(Beginning of DATA TO PROCESS)

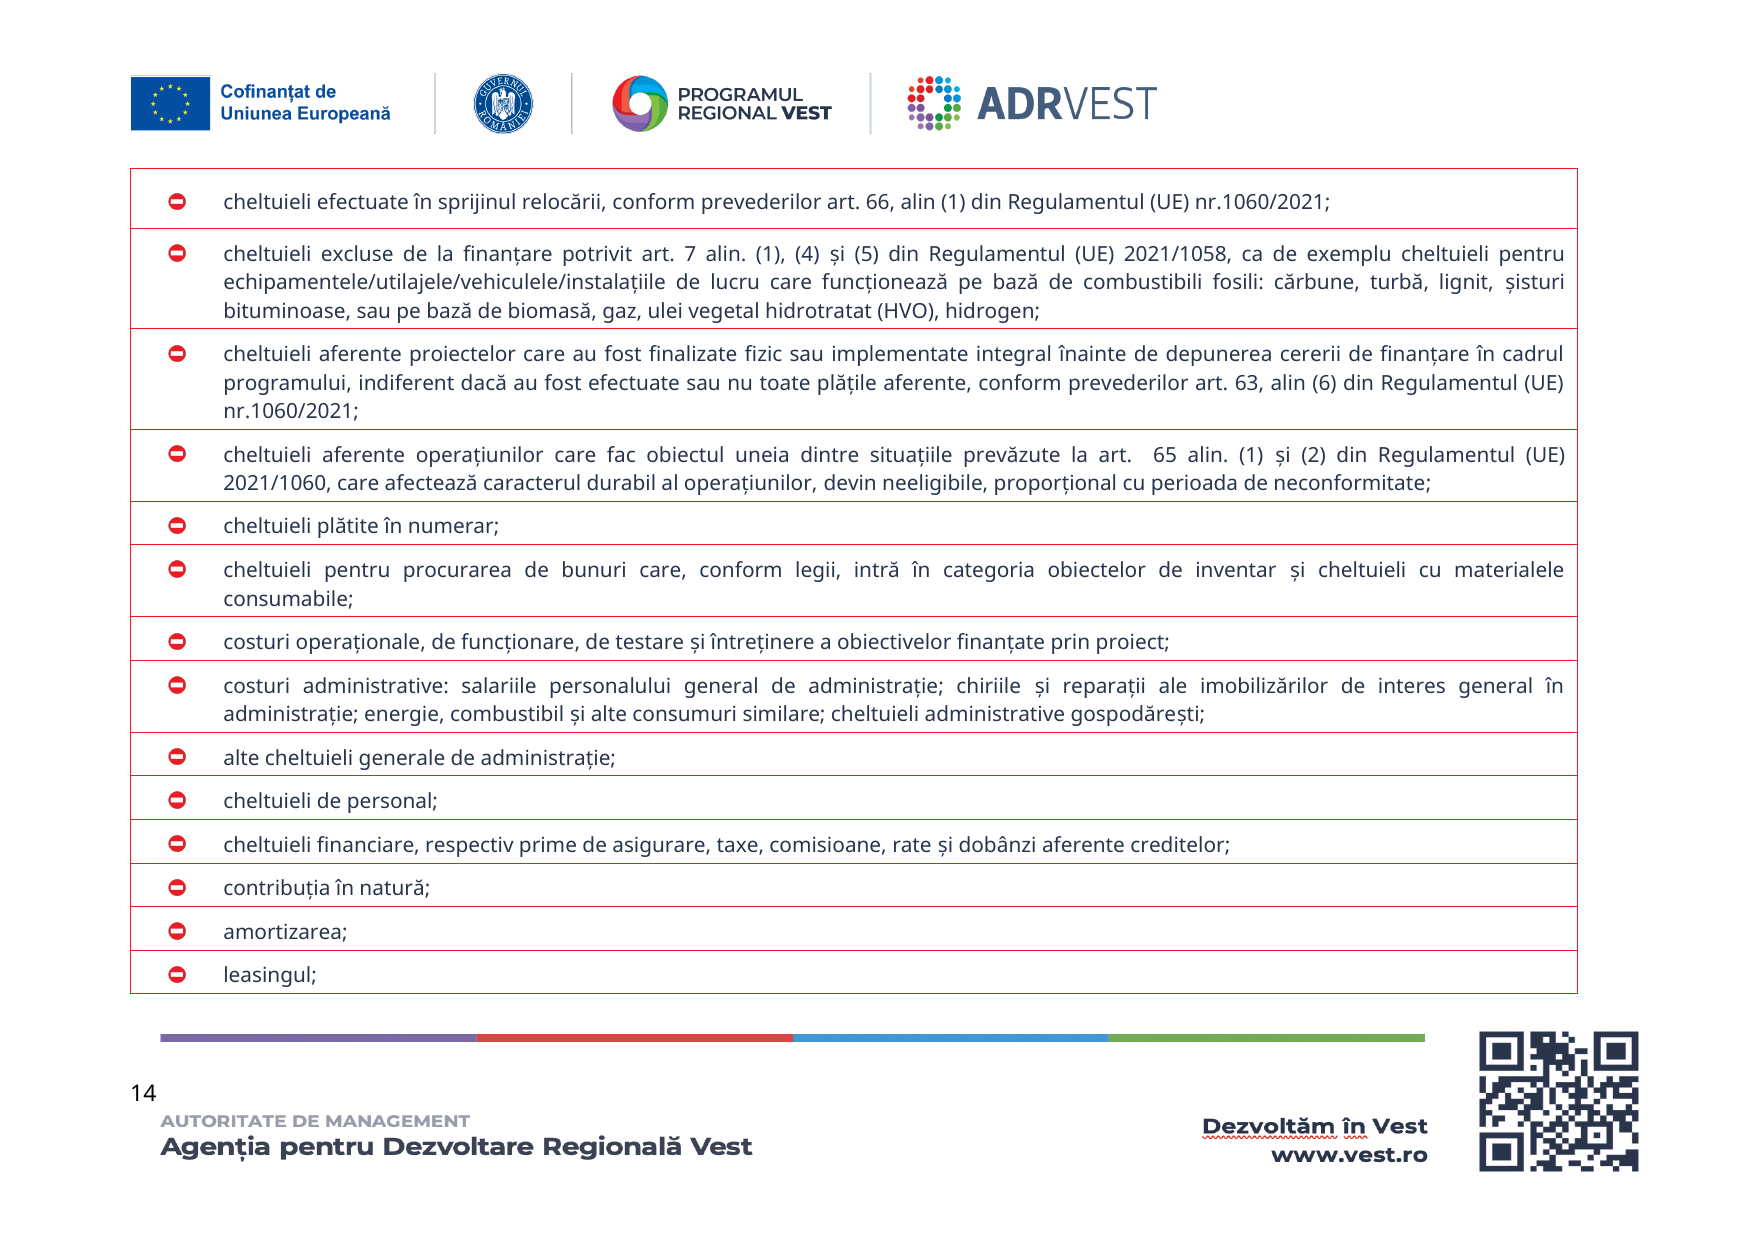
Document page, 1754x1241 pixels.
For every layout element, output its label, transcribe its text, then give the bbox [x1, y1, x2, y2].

picture [129, 73, 1157, 134]
table_cell cheltuieli financiare, respectiv prime de asigurare, taxe, comisioane, rate și dobânzi aferente creditelor; [131, 820, 1577, 862]
table_cell cheltuieli de personal; [131, 776, 1577, 819]
table_cell cheltuieli plătite în numerar; [131, 502, 1577, 544]
picture [168, 445, 186, 462]
table_cell cheltuieli aferente operațiunilor care fac obiectul uneia dintre situațiile prevăzute la art. 65 alin. (1) și (2) din Regulamentul (UE) 2021/1060, care afectează caracterul durabil al operațiunilor, devin neeligibile, proporțional cu perioada de neconformitate; [131, 430, 1577, 501]
picture [168, 193, 186, 210]
table_cell cheltuieli aferente proiectelor care au fost finalizate fizic sau implementate integral înainte de depunerea cererii de finanțare în cadrul programului, indiferent dacă au fost efectuate sau nu toate plățile aferente, conform prevederilor art. 63, alin (6) din Regulamentul (UE) nr.1060/2021; [131, 329, 1577, 429]
picture [168, 517, 186, 534]
table_cell costuri administrative: salariile personalului general de administrație; chiriile și reparații ale imobilizărilor de interes general în administrație; energie, combustibil și alte consumuri similare; cheltuieli administrative gospodărești; [131, 661, 1577, 732]
picture [63, 1014, 1723, 1220]
picture [168, 791, 186, 809]
picture [168, 966, 186, 983]
picture [168, 922, 186, 940]
picture [168, 560, 186, 578]
picture [168, 345, 186, 362]
picture [168, 676, 186, 694]
picture [168, 835, 186, 852]
table_cell cheltuieli pentru procurarea de bunuri care, conform legii, intră în categoria obiectelor de inventar și cheltuieli cu materialele consumabile; [131, 545, 1577, 616]
table_cell alte cheltuieli generale de administrație; [131, 733, 1577, 775]
table_cell leasingul; [131, 951, 1577, 993]
picture [168, 244, 186, 262]
table_cell cheltuieli efectuate în sprijinul relocării, conform prevederilor art. 66, alin (1) din Regulamentul (UE) nr.1060/2021; [131, 169, 1577, 228]
table_cell amortizarea; [131, 907, 1577, 949]
picture [168, 879, 186, 896]
picture [168, 748, 186, 765]
table_cell contribuția în natură; [131, 864, 1577, 906]
table_cell costuri operaţionale, de funcționare, de testare și întreținere a obiectivelor finanțate prin proiect; [131, 617, 1577, 660]
table_cell cheltuieli excluse de la finanțare potrivit art. 7 alin. (1), (4) și (5) din Regulamentul (UE) 2021/1058, ca de exemplu cheltuieli pentru echipamentele/utilajele/vehiculele/instalațiile de lucru care funcționează pe bază de combustibili fosili: cărbune, turbă, lignit, șisturi bituminoase, sau pe bază de biomasă, gaz, ulei vegetal hidrotratat (HVO), hidrogen; [131, 229, 1577, 328]
picture [168, 633, 186, 650]
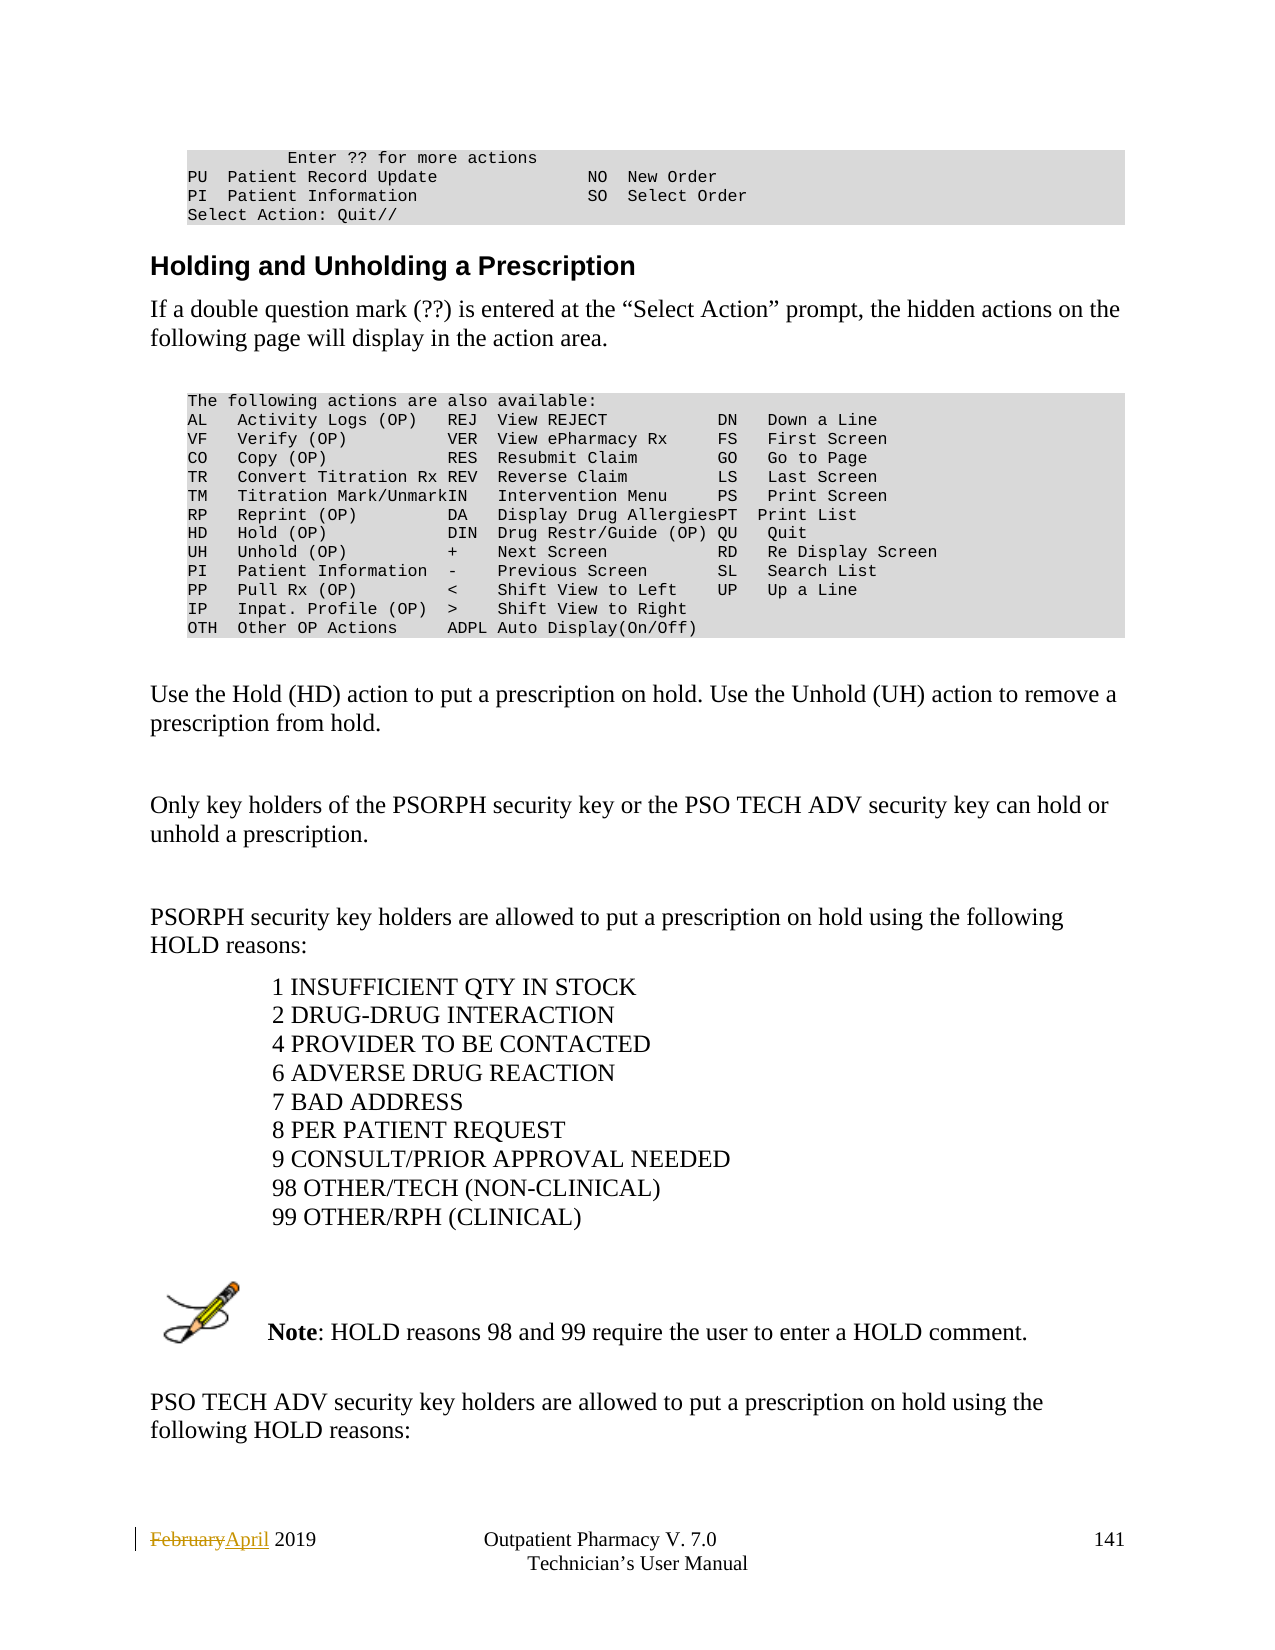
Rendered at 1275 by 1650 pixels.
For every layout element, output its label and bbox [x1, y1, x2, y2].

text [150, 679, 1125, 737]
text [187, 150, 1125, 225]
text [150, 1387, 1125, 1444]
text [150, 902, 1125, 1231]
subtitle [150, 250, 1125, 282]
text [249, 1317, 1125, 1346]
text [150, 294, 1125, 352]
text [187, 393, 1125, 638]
picture [150, 1267, 249, 1353]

(End of DATA TO PROCESS)

**WHAT IS NEEDED**
If an entry contains an image, skip the image and return the rest of the listing unchanged.

**REPLY**
Document page, 1754x1241 pixels.
For every layout element, output its label, transcribe its text, then give the bbox [x1, y1, x2, y2].

picture [129, 73, 1157, 134]
table_cell cheltuieli financiare, respectiv prime de asigurare, taxe, comisioane, rate și dobânzi aferente creditelor; [131, 820, 1577, 862]
table_cell cheltuieli de personal; [131, 776, 1577, 819]
table_cell cheltuieli plătite în numerar; [131, 502, 1577, 544]
picture [168, 445, 186, 462]
table_cell cheltuieli aferente operațiunilor care fac obiectul uneia dintre situațiile prevăzute la art. 65 alin. (1) și (2) din Regulamentul (UE) 2021/1060, care afectează caracterul durabil al operațiunilor, devin neeligibile, proporțional cu perioada de neconformitate; [131, 430, 1577, 501]
picture [168, 193, 186, 210]
table_cell cheltuieli aferente proiectelor care au fost finalizate fizic sau implementate integral înainte de depunerea cererii de finanțare în cadrul programului, indiferent dacă au fost efectuate sau nu toate plățile aferente, conform prevederilor art. 63, alin (6) din Regulamentul (UE) nr.1060/2021; [131, 329, 1577, 429]
picture [168, 517, 186, 534]
table_cell costuri administrative: salariile personalului general de administrație; chiriile și reparații ale imobilizărilor de interes general în administrație; energie, combustibil și alte consumuri similare; cheltuieli administrative gospodărești; [131, 661, 1577, 732]
picture [63, 1014, 1723, 1220]
picture [168, 791, 186, 809]
picture [168, 966, 186, 983]
picture [168, 922, 186, 940]
picture [168, 560, 186, 578]
picture [168, 345, 186, 362]
picture [168, 676, 186, 694]
picture [168, 835, 186, 852]
table_cell cheltuieli pentru procurarea de bunuri care, conform legii, intră în categoria obiectelor de inventar și cheltuieli cu materialele consumabile; [131, 545, 1577, 616]
table_cell alte cheltuieli generale de administrație; [131, 733, 1577, 775]
table_cell leasingul; [131, 951, 1577, 993]
picture [168, 244, 186, 262]
table_cell cheltuieli efectuate în sprijinul relocării, conform prevederilor art. 66, alin (1) din Regulamentul (UE) nr.1060/2021; [131, 169, 1577, 228]
table_cell amortizarea; [131, 907, 1577, 949]
picture [168, 879, 186, 896]
picture [168, 748, 186, 765]
table_cell contribuția în natură; [131, 864, 1577, 906]
table_cell costuri operaţionale, de funcționare, de testare și întreținere a obiectivelor finanțate prin proiect; [131, 617, 1577, 660]
table_cell cheltuieli excluse de la finanțare potrivit art. 7 alin. (1), (4) și (5) din Regulamentul (UE) 2021/1058, ca de exemplu cheltuieli pentru echipamentele/utilajele/vehiculele/instalațiile de lucru care funcționează pe bază de combustibili fosili: cărbune, turbă, lignit, șisturi bituminoase, sau pe bază de biomasă, gaz, ulei vegetal hidrotratat (HVO), hidrogen; [131, 229, 1577, 328]
picture [168, 633, 186, 650]
Rendered at 1275 by 1650 pixels.
For every layout element, output its label and bbox [x1, y1, x2, y2].

text [150, 679, 1125, 737]
text [187, 150, 1125, 225]
text [150, 1387, 1125, 1444]
text [150, 902, 1125, 1231]
subtitle [150, 250, 1125, 282]
text [249, 1317, 1125, 1346]
text [150, 294, 1125, 352]
text [187, 393, 1125, 638]
picture [150, 1267, 249, 1353]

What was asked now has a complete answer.